One of the most frustrating projects I've ever coped with was building our first baby crib. It was the most confounding and ridiculous build I've done in my entire life. I swear the people who designed the thing were Klingons, or possibly pranksters from another dimension. And, yes, I do read the instructions available. One thing I've realized is how important it is to read all through the directions first, because they invariably goof up the order of assembly.
Yesterday, my wife and I bought a new television stand. It's sitting on the other side of the room, staring at me. I swear it's laughing maliciously, just waiting for me. I'm not completely sure it's not possessed. Maybe if I have someone come over and do an exorcism it'll assemble without disaster? Either way, I'm biding my time. I think if I sneak up on it when it's napping things will work out better. Okay. I admit it. I'm just not gonna do it until later.

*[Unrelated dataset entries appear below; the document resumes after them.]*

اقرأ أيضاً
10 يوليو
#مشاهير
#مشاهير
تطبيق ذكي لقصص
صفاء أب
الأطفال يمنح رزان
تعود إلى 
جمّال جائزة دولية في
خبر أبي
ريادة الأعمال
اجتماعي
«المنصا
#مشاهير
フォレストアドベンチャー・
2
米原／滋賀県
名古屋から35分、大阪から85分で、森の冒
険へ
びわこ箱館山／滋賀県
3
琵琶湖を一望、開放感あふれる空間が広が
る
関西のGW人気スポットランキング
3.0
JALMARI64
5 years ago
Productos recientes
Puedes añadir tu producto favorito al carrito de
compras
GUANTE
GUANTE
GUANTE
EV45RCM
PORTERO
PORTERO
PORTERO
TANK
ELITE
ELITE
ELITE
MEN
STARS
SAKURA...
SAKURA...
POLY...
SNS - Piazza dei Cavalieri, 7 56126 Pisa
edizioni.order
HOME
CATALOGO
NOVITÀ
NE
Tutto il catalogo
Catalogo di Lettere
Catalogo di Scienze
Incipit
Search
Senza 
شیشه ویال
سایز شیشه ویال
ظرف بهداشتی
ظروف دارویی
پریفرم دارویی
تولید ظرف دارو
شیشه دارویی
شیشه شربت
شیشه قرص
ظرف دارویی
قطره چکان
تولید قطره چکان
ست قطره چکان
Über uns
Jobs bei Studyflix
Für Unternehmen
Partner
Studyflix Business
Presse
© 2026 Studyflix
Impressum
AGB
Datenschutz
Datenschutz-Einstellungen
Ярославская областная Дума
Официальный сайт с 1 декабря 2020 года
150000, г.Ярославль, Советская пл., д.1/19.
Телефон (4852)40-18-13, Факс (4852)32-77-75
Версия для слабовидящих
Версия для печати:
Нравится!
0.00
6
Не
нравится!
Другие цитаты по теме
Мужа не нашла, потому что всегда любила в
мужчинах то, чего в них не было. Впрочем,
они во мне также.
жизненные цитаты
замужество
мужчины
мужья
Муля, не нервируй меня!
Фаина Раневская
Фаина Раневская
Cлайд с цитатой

I do have a suggestion though, and that's to put a difficulty rating on these things. Model airplanes have it, or at least they used to. If I knew it was a tough kit, then I wouldn't feel so lousy when I'm not getting the crazy thing together. And what's the deal with having parts left over? Extras, for later replacement? Or, do the designers expect that we destroy some bits and need a second one? Personally, I think the second choice is the likely one. Maybe they realize that anger management becomes an issue during these challenges? Wish me luck!